#### LISTING ####
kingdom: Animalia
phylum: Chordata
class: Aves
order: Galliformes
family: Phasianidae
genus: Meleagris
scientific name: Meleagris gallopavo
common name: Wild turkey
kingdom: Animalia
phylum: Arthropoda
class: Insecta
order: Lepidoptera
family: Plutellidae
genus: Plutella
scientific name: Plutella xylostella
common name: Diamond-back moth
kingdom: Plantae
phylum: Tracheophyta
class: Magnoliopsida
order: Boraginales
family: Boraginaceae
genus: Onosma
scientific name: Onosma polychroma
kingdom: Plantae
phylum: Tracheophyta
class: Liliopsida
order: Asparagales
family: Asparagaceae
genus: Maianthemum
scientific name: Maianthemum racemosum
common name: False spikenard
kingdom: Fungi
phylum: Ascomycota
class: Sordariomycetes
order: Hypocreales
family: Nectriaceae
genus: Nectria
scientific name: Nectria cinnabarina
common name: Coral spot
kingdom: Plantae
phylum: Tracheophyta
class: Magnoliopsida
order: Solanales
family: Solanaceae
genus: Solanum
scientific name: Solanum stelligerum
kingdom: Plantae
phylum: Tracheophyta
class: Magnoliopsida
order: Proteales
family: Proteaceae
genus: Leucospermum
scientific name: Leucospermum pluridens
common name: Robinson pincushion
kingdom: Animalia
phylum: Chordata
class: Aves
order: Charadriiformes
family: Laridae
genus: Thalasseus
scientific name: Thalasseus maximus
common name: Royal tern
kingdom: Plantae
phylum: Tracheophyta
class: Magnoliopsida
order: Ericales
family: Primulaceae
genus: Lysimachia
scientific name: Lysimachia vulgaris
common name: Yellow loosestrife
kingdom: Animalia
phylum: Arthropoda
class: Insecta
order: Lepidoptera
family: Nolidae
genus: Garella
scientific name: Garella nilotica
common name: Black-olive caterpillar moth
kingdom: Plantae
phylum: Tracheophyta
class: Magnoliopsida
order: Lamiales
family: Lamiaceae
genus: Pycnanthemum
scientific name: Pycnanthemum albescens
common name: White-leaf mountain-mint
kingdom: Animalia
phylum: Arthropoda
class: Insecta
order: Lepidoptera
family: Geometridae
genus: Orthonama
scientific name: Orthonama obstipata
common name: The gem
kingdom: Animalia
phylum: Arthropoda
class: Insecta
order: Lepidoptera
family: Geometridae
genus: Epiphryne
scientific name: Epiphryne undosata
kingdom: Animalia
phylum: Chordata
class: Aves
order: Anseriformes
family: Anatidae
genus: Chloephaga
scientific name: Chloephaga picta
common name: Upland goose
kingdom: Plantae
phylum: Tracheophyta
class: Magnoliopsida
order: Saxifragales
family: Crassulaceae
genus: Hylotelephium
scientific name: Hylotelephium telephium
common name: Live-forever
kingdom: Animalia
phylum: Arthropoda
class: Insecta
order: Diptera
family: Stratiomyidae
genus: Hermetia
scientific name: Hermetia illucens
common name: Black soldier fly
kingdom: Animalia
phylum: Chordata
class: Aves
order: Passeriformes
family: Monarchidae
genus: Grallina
####
EXERCISE OBJECTIVE
Can you reproduce every line of the items above, word for word and in the same order?

TASK OUTPUT
kingdom: Animalia
phylum: Chordata
class: Aves
order: Galliformes
family: Phasianidae
genus: Meleagris
scientific name: Meleagris gallopavo
common name: Wild turkey
kingdom: Animalia
phylum: Arthropoda
class: Insecta
order: Lepidoptera
family: Plutellidae
genus: Plutella
scientific name: Plutella xylostella
common name: Diamond-back moth
kingdom: Plantae
phylum: Tracheophyta
class: Magnoliopsida
order: Boraginales
family: Boraginaceae
genus: Onosma
scientific name: Onosma polychroma
kingdom: Plantae
phylum: Tracheophyta
class: Liliopsida
order: Asparagales
family: Asparagaceae
genus: Maianthemum
scientific name: Maianthemum racemosum
common name: False spikenard
kingdom: Fungi
phylum: Ascomycota
class: Sordariomycetes
order: Hypocreales
family: Nectriaceae
genus: Nectria
scientific name: Nectria cinnabarina
common name: Coral spot
kingdom: Plantae
phylum: Tracheophyta
class: Magnoliopsida
order: Solanales
family: Solanaceae
genus: Solanum
scientific name: Solanum stelligerum
kingdom: Plantae
phylum: Tracheophyta
class: Magnoliopsida
order: Proteales
family: Proteaceae
genus: Leucospermum
scientific name: Leucospermum pluridens
common name: Robinson pincushion
kingdom: Animalia
phylum: Chordata
class: Aves
order: Charadriiformes
family: Laridae
genus: Thalasseus
scientific name: Thalasseus maximus
common name: Royal tern
kingdom: Plantae
phylum: Tracheophyta
class: Magnoliopsida
order: Ericales
family: Primulaceae
genus: Lysimachia
scientific name: Lysimachia vulgaris
common name: Yellow loosestrife
kingdom: Animalia
phylum: Arthropoda
class: Insecta
order: Lepidoptera
family: Nolidae
genus: Garella
scientific name: Garella nilotica
common name: Black-olive caterpillar moth
kingdom: Plantae
phylum: Tracheophyta
class: Magnoliopsida
order: Lamiales
family: Lamiaceae
genus: Pycnanthemum
scientific name: Pycnanthemum albescens
common name: White-leaf mountain-mint
kingdom: Animalia
phylum: Arthropoda
class: Insecta
order: Lepidoptera
family: Geometridae
genus: Orthonama
scientific name: Orthonama obstipata
common name: The gem
kingdom: Animalia
phylum: Arthropoda
class: Insecta
order: Lepidoptera
family: Geometridae
genus: Epiphryne
scientific name: Epiphryne undosata
kingdom: Animalia
phylum: Chordata
class: Aves
order: Anseriformes
family: Anatidae
genus: Chloephaga
scientific name: Chloephaga picta
common name: Upland goose
kingdom: Plantae
phylum: Tracheophyta
class: Magnoliopsida
order: Saxifragales
family: Crassulaceae
genus: Hylotelephium
scientific name: Hylotelephium telephium
common name: Live-forever
kingdom: Animalia
phylum: Arthropoda
class: Insecta
order: Diptera
family: Stratiomyidae
genus: Hermetia
scientific name: Hermetia illucens
common name: Black soldier fly
kingdom: Animalia
phylum: Chordata
class: Aves
order: Passeriformes
family: Monarchidae
genus: Grallina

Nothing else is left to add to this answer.